## DATASET EXTRACT
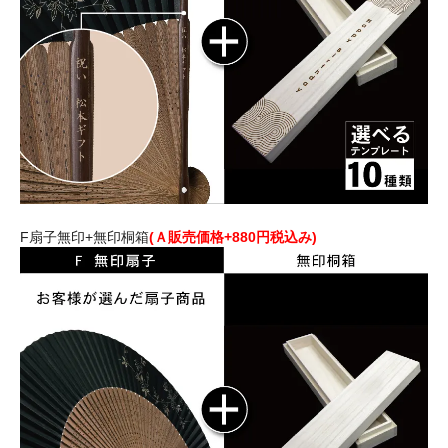
F扇子無印+無印桐箱
(Ａ販売価格+880円税込み)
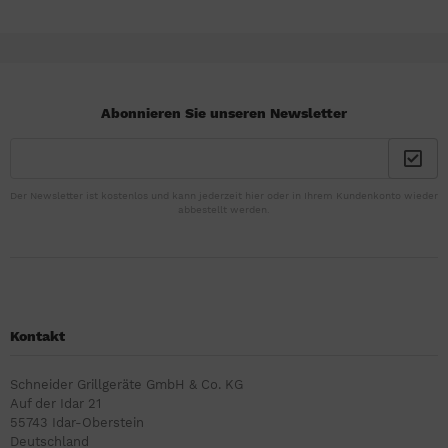
Abonnieren Sie unseren Newsletter
Der Newsletter ist kostenlos und kann jederzeit hier oder in Ihrem Kundenkonto wieder
abbestellt werden.
Kontakt
Schneider Grillgeräte GmbH & Co. KG
Auf der Idar 21
55743 Idar-Oberstein
Deutschland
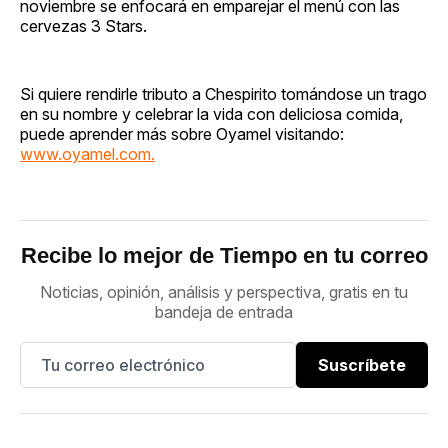
noviembre se enfocará en emparejar el menú con las
cervezas 3 Stars.
Si quiere rendirle tributo a Chespirito tomándose un trago
en su nombre y celebrar la vida con deliciosa comida,
puede aprender más sobre Oyamel visitando:
www.oyamel.com.
Recibe lo mejor de Tiempo en tu correo
Noticias, opinión, análisis y perspectiva, gratis en tu
bandeja de entrada
Suscríbete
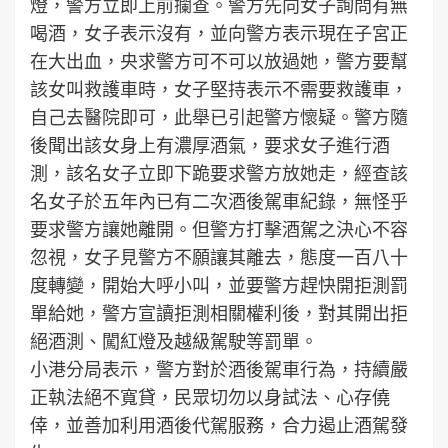
燈，警方立即上前攔查。警方先向女子詢問有無
喝酒，女子表示沒有，並向警方表示現在子宮正
在大出血，央求警方可不可以放過她，警方要幫
該女叫救護車時，女子堅持表示不需要救護車，
自己去醫院即可，此舉已引起警方懷疑。警方隨
後聞出該女身上有濃厚酒氣，要求女子進行酒
測，該名女子立即下跪要求警方放她走，經查該
名女子於五年內已有二次酒後駕車紀錄，無怪乎
要求警方讓她離開。但警方打擊酒駕之決心不容
忽視，女子見警方不願讓其離去，態度一百八十
度轉變，開始大呼小叫，並要警方趕快開拒測罰
單給她，警方宣讀拒測相關權利後，對其開出拒
絕酒測、闖紅燈及越級駕駛等罰單。
小港分局表示，警方對於酒後駕車行為，持續嚴
正執法絕不寬貸，民眾切勿以身試法、心存僥
倖，並善加利用酒後代駕服務，合力遏止酒駕發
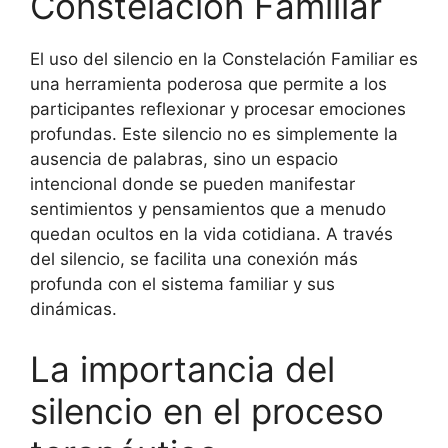
Constelación Familiar
El uso del silencio en la Constelación Familiar es
una herramienta poderosa que permite a los
participantes reflexionar y procesar emociones
profundas. Este silencio no es simplemente la
ausencia de palabras, sino un espacio
intencional donde se pueden manifestar
sentimientos y pensamientos que a menudo
quedan ocultos en la vida cotidiana. A través
del silencio, se facilita una conexión más
profunda con el sistema familiar y sus
dinámicas.
La importancia del
silencio en el proceso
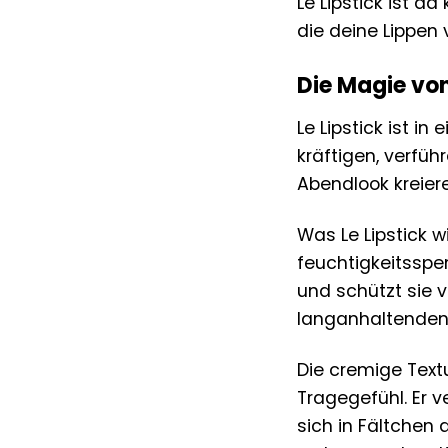
Le Lipstick ist d
die deine Lippen
Die Magie von
Le Lipstick ist i
kräftigen, verfüh
Abendlook kreiere
Was Le Lipstick w
feuchtigkeitsspe
und schützt sie 
langanhaltenden
Die cremige Textu
Tragegefühl. Er 
sich in Fältchen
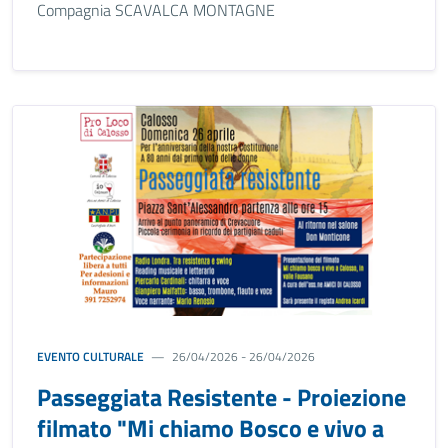
Compagnia SCAVALCA MONTAGNE
EVENTO CULTURALE
26/04/2026 - 26/04/2026
Passeggiata Resistente - Proiezione
filmato "Mi chiamo Bosco e vivo a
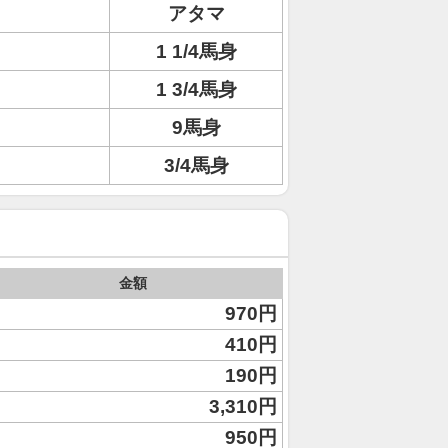
アタマ
1 1/4馬身
1 3/4馬身
9馬身
3/4馬身
金額
970円
410円
190円
3,310円
950円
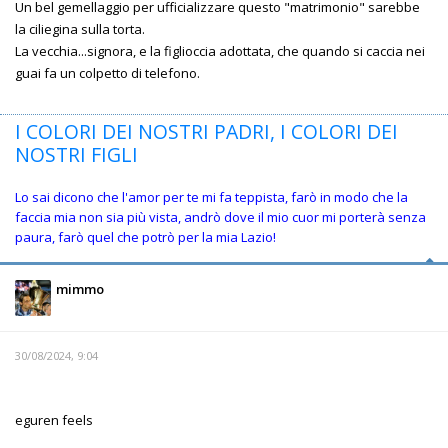
Un bel gemellaggio per ufficializzare questo "matrimonio" sarebbe
la ciliegina sulla torta.
La vecchia...signora, e la figlioccia adottata, che quando si caccia nei
guai fa un colpetto di telefono.
I COLORI DEI NOSTRI PADRI, I COLORI DEI
NOSTRI FIGLI
Lo sai dicono che l'amor per te mi fa teppista, farò in modo che la
faccia mia non sia più vista, andrò dove il mio cuor mi porterà senza
paura, farò quel che potrò per la mia Lazio!
mimmo
30/08/2024, 9:04
eguren feels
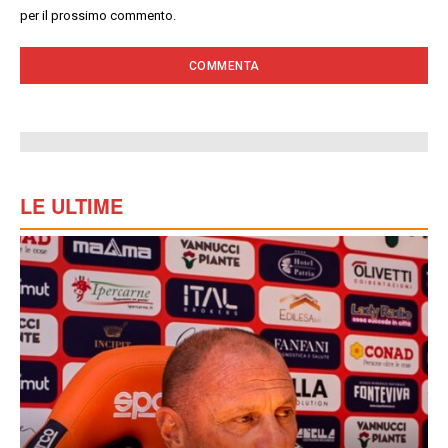
per il prossimo commento.
LE ULTIME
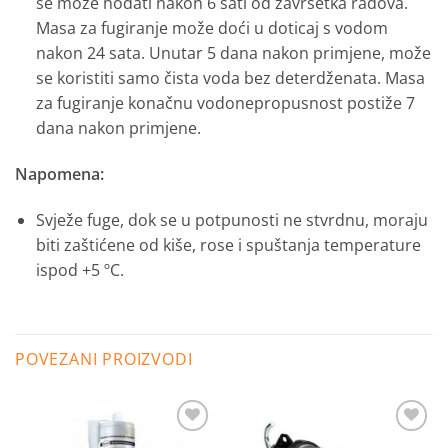
se može hodati nakon 6 sati od završetka radova.
Masa za fugiranje može doći u doticaj s vodom
nakon 24 sata. Unutar 5 dana nakon primjene, može
se koristiti samo čista voda bez deterdženata. Masa
za fugiranje konačnu vodonepropusnost postiže 7
dana nakon primjene.
Napomena:
Svježe fuge, dok se u potpunosti ne stvrdnu, moraju
biti zaštićene od kiše, rose i spuštanja temperature
ispod +5 ºC.
POVEZANI PROIZVODI
Dodaj
Dodaj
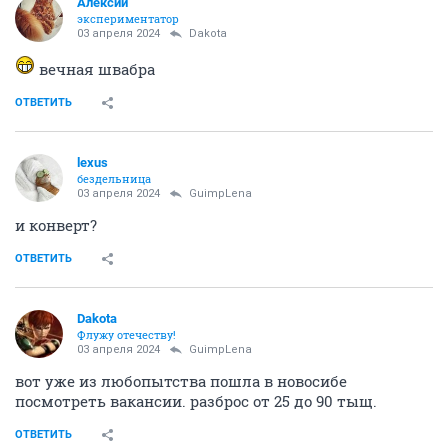
Алексий
экспериментатор
03 апреля 2024
Dаkota
вечная швабра
ОТВЕТИТЬ
lexus
бездельница
03 апреля 2024
GuimpLena
и конверт?
ОТВЕТИТЬ
Dаkota
Флужу отечеству!
03 апреля 2024
GuimpLena
вот уже из любопытства пошла в новосибе
посмотреть вакансии. разброс от 25 до 90 тыщ.
ОТВЕТИТЬ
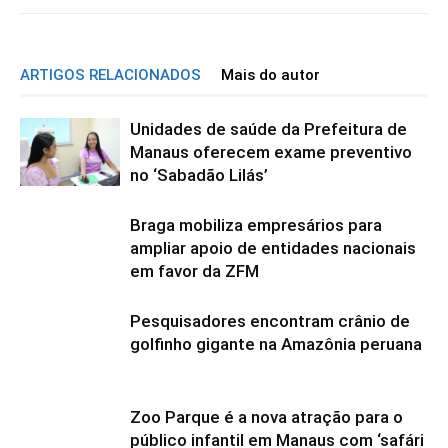
ARTIGOS RELACIONADOS
Mais do autor
Unidades de saúde da Prefeitura de
Manaus oferecem exame preventivo
no ‘Sabadão Lilás’
Braga mobiliza empresários para
ampliar apoio de entidades nacionais
em favor da ZFM
Pesquisadores encontram crânio de
golfinho gigante na Amazônia peruana
Zoo Parque é a nova atração para o
público infantil em Manaus com ‘safári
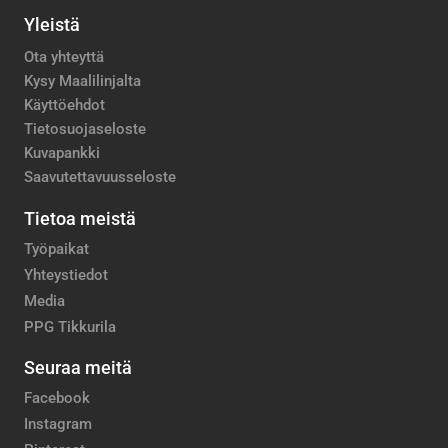
Yleistä
Ota yhteyttä
Kysy Maalilinjalta
Käyttöehdot
Tietosuojaseloste
Kuvapankki
Saavutettavuusseloste
Tietoa meistä
Työpaikat
Yhteystiedot
Media
PPG Tikkurila
Seuraa meitä
Facebook
Instagram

## DIRECTIVE
For this exercise, copy the entries above exactly and skip any picture.

## YOUR SOLUTION
F扇子無印+無印桐箱
(Ａ販売価格+880円税込み)
Abonnieren Sie unseren Newsletter
Der Newsletter ist kostenlos und kann jederzeit hier oder in Ihrem Kundenkonto wieder
abbestellt werden.
Kontakt
Schneider Grillgeräte GmbH & Co. KG
Auf der Idar 21
55743 Idar-Oberstein
Deutschland
noviembre se enfocará en emparejar el menú con las
cervezas 3 Stars.
Si quiere rendirle tributo a Chespirito tomándose un trago
en su nombre y celebrar la vida con deliciosa comida,
puede aprender más sobre Oyamel visitando:
www.oyamel.com.
Recibe lo mejor de Tiempo en tu correo
Noticias, opinión, análisis y perspectiva, gratis en tu
bandeja de entrada
Suscríbete
燈，警方立即上前攔查。警方先向女子詢問有無
喝酒，女子表示沒有，並向警方表示現在子宮正
在大出血，央求警方可不可以放過她，警方要幫
該女叫救護車時，女子堅持表示不需要救護車，
自己去醫院即可，此舉已引起警方懷疑。警方隨
後聞出該女身上有濃厚酒氣，要求女子進行酒
測，該名女子立即下跪要求警方放她走，經查該
名女子於五年內已有二次酒後駕車紀錄，無怪乎
要求警方讓她離開。但警方打擊酒駕之決心不容
忽視，女子見警方不願讓其離去，態度一百八十
度轉變，開始大呼小叫，並要警方趕快開拒測罰
單給她，警方宣讀拒測相關權利後，對其開出拒
絕酒測、闖紅燈及越級駕駛等罰單。
小港分局表示，警方對於酒後駕車行為，持續嚴
正執法絕不寬貸，民眾切勿以身試法、心存僥
倖，並善加利用酒後代駕服務，合力遏止酒駕發
Constelación Familiar
El uso del silencio en la Constelación Familiar es
una herramienta poderosa que permite a los
participantes reflexionar y procesar emociones
profundas. Este silencio no es simplemente la
ausencia de palabras, sino un espacio
intencional donde se pueden manifestar
sentimientos y pensamientos que a menudo
quedan ocultos en la vida cotidiana. A través
del silencio, se facilita una conexión más
profunda con el sistema familiar y sus
dinámicas.
La importancia del
silencio en el proceso
Le Lipstick ist d
die deine Lippen
Die Magie von
Le Lipstick ist i
kräftigen, verfüh
Abendlook kreiere
Was Le Lipstick w
feuchtigkeitsspe
und schützt sie 
langanhaltenden
Die cremige Textu
Tragegefühl. Er 
sich in Fältchen
Compagnia SCAVALCA MONTAGNE
EVENTO CULTURALE
26/04/2026 - 26/04/2026
Passeggiata Resistente - Proiezione
filmato "Mi chiamo Bosco e vivo a
アタマ
1 1/4馬身
1 3/4馬身
9馬身
3/4馬身
金額
970円
410円
190円
3,310円
950円
Un bel gemellaggio per ufficializzare questo "matrimonio" sarebbe
la ciliegina sulla torta.
La vecchia...signora, e la figlioccia adottata, che quando si caccia nei
guai fa un colpetto di telefono.
I COLORI DEI NOSTRI PADRI, I COLORI DEI
NOSTRI FIGLI
Lo sai dicono che l'amor per te mi fa teppista, farò in modo che la
faccia mia non sia più vista, andrò dove il mio cuor mi porterà senza
paura, farò quel che potrò per la mia Lazio!
mimmo
30/08/2024, 9:04
eguren feels
per il prossimo commento.
LE ULTIME
se može hodati nakon 6 sati od završetka radova.
Masa za fugiranje može doći u doticaj s vodom
nakon 24 sata. Unutar 5 dana nakon primjene, može
se koristiti samo čista voda bez deterdženata. Masa
za fugiranje konačnu vodonepropusnost postiže 7
dana nakon primjene.
Napomena:
Svježe fuge, dok se u potpunosti ne stvrdnu, moraju
biti zaštićene od kiše, rose i spuštanja temperature
ispod +5 ºC.
POVEZANI PROIZVODI
Dodaj
Dodaj
Алексий
экспериментатор
03 апреля 2024
Dаkota
вечная швабра
ОТВЕТИТЬ
lexus
бездельница
03 апреля 2024
GuimpLena
и конверт?
ОТВЕТИТЬ
Dаkota
Флужу отечеству!
03 апреля 2024
GuimpLena
вот уже из любопытства пошла в новосибе
посмотреть вакансии. разброс от 25 до 90 тыщ.
ОТВЕТИТЬ
ARTIGOS RELACIONADOS
Mais do autor
Unidades de saúde da Prefeitura de
Manaus oferecem exame preventivo
no ‘Sabadão Lilás’
Braga mobiliza empresários para
ampliar apoio de entidades nacionais
em favor da ZFM
Pesquisadores encontram crânio de
golfinho gigante na Amazônia peruana
Zoo Parque é a nova atração para o
público infantil em Manaus com ‘safári
Yleistä
Ota yhteyttä
Kysy Maalilinjalta
Käyttöehdot
Tietosuojaseloste
Kuvapankki
Saavutettavuusseloste
Tietoa meistä
Työpaikat
Yhteystiedot
Media
PPG Tikkurila
Seuraa meitä
Facebook
Instagram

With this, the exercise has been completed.